---------- RECORDS SUPPLIED

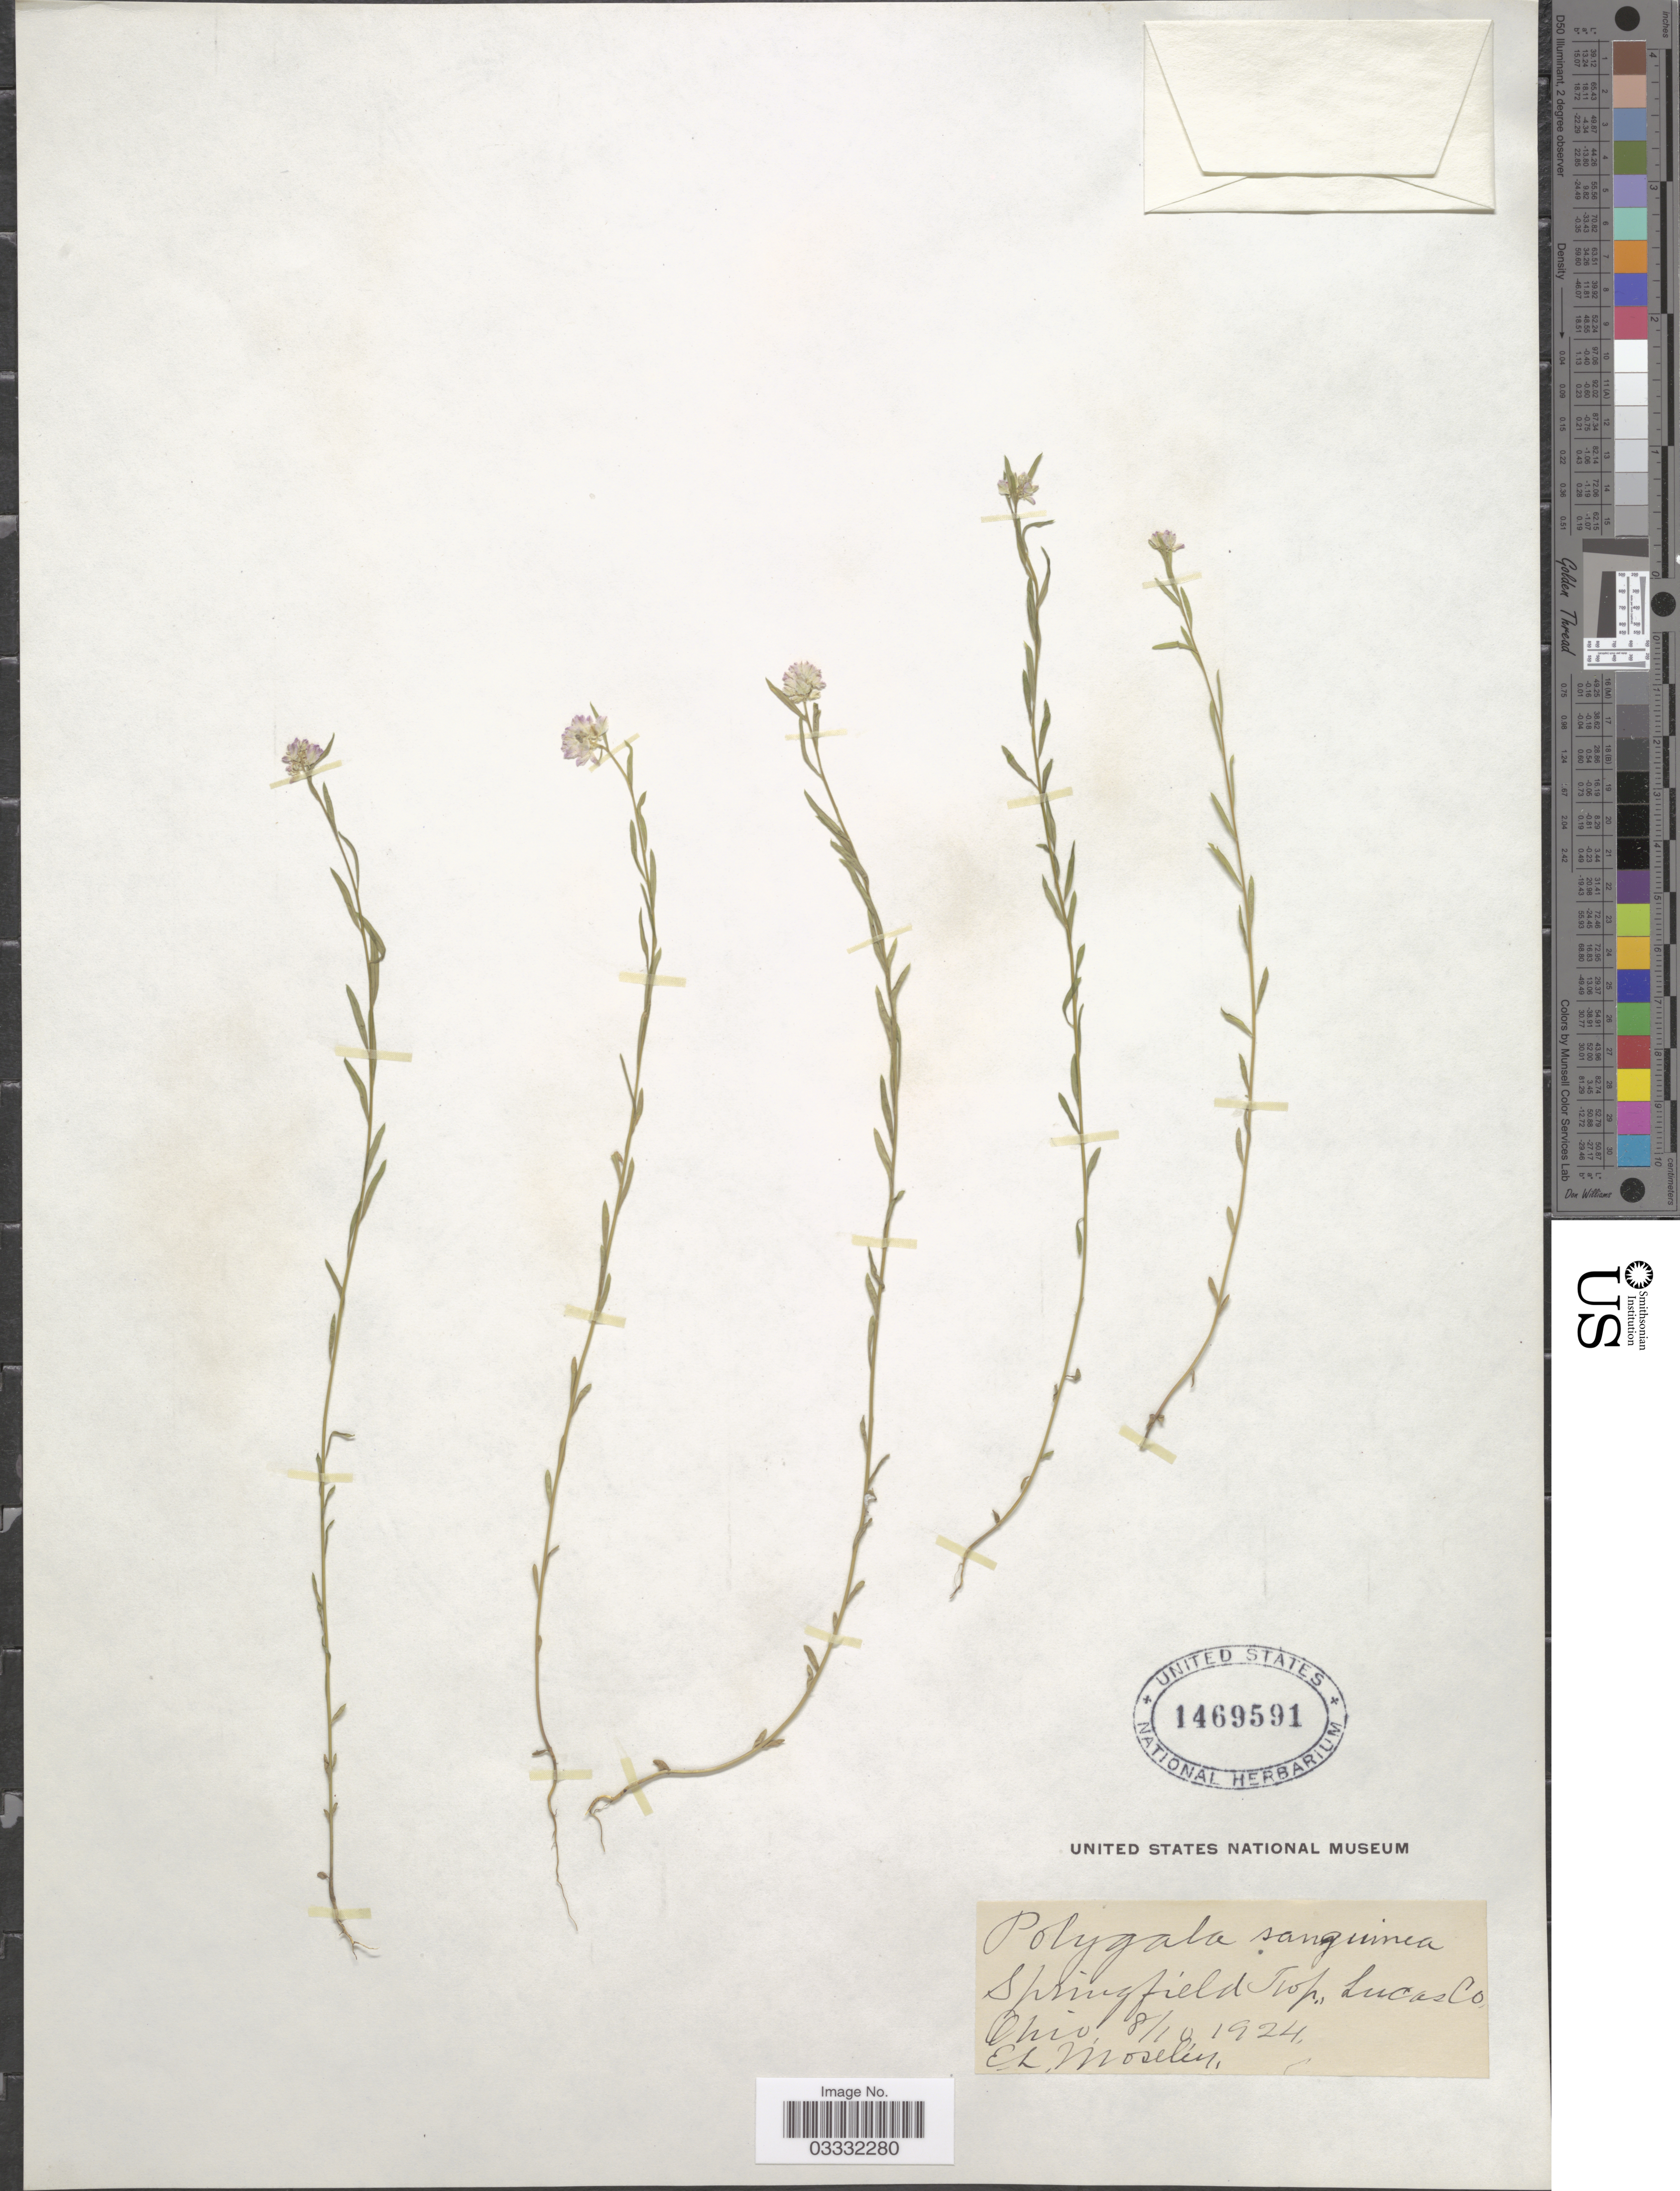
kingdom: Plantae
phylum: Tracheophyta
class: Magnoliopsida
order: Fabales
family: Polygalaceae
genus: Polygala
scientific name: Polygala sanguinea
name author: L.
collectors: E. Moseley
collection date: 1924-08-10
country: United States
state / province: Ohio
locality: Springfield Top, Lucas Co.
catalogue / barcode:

--------------------

TO DO:
Rewrite the part of the listing that opens with the line containing "phylum: Tracheophyta" and runs through the end of the listing, replacing "collection date" with "date collected" and leaving everything else unchanged.

OUTPUT:
phylum: Tracheophyta
class: Magnoliopsida
order: Fabales
family: Polygalaceae
genus: Polygala
scientific name: Polygala sanguinea
name author: L.
collectors: E. Moseley
date collected: 1924-08-10
country: United States
state / province: Ohio
locality: Springfield Top, Lucas Co.
catalogue / barcode:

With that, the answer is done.